▸ EXERCISE DIRECTIONS
Print every one of the items below word for word, leaving out the pictures.

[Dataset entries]
---+---
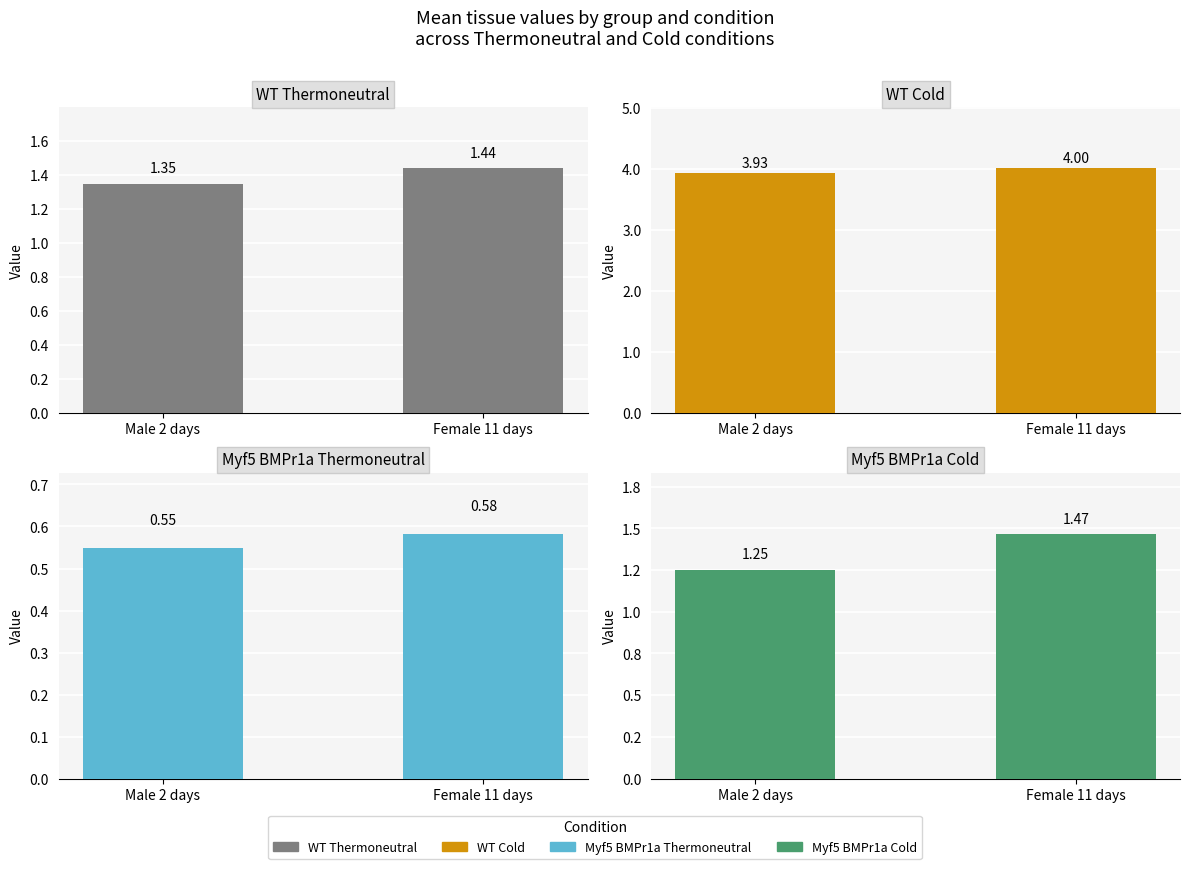

Are the bars grouped side by side (vs. stacked)?

Yes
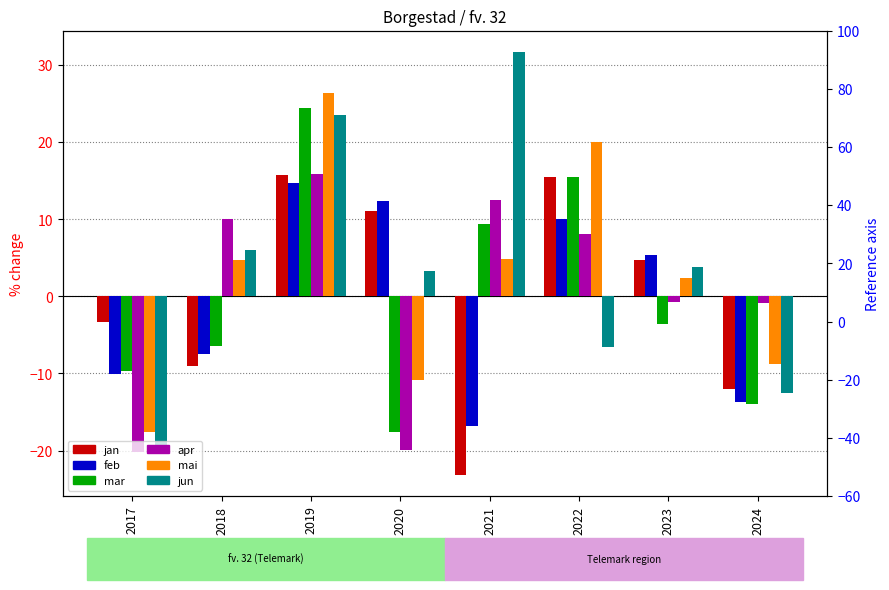

Which series has the widest spread of values?

jun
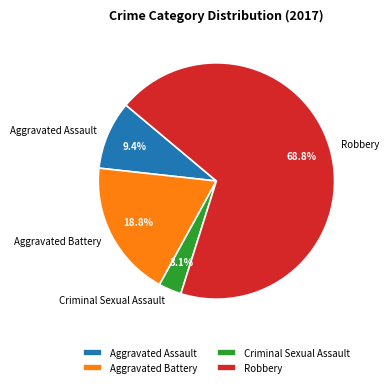

Between Robbery and Aggravated Assault, which is larger?

Robbery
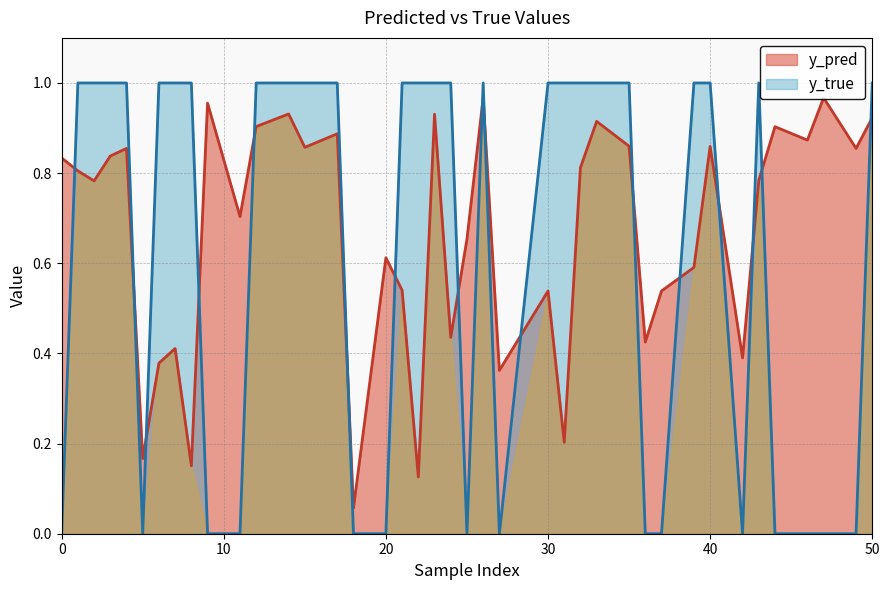

What is the maximum value for y_pred?

1.0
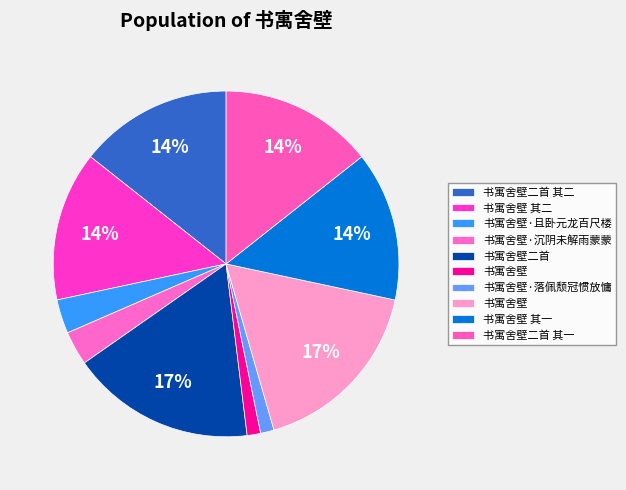

How many slices are in this pie chart?

10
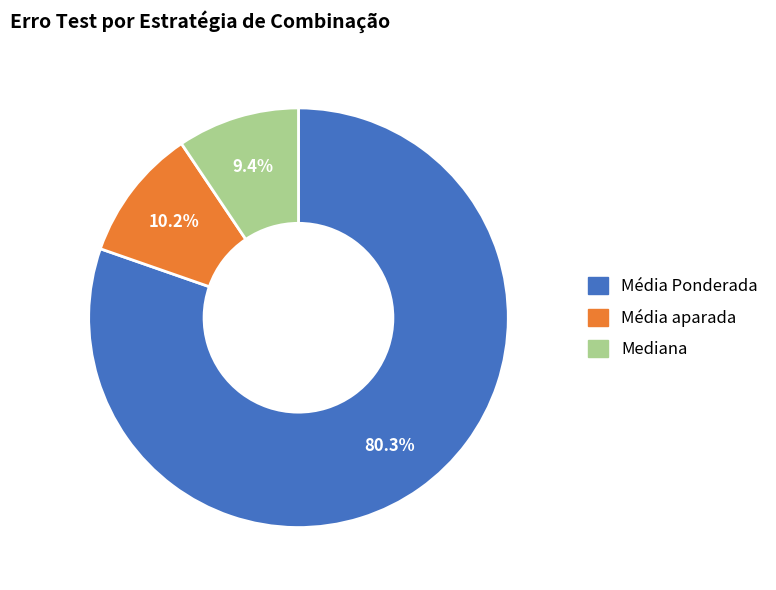

Is there a majority slice in this chart?

Yes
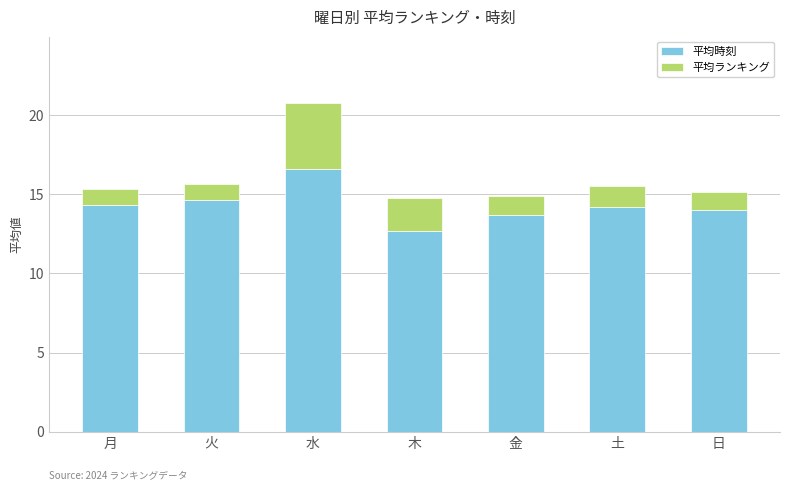

What is the total value across all series at 土?

15.5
---+---
▸ TASK RESPONSE
Are the bars grouped side by side (vs. stacked)?

Yes

Which series has the widest spread of values?

jun

Between Robbery and Aggravated Assault, which is larger?

Robbery

What is the maximum value for y_pred?

1.0

How many slices are in this pie chart?

10

Is there a majority slice in this chart?

Yes

What is the total value across all series at 土?

15.5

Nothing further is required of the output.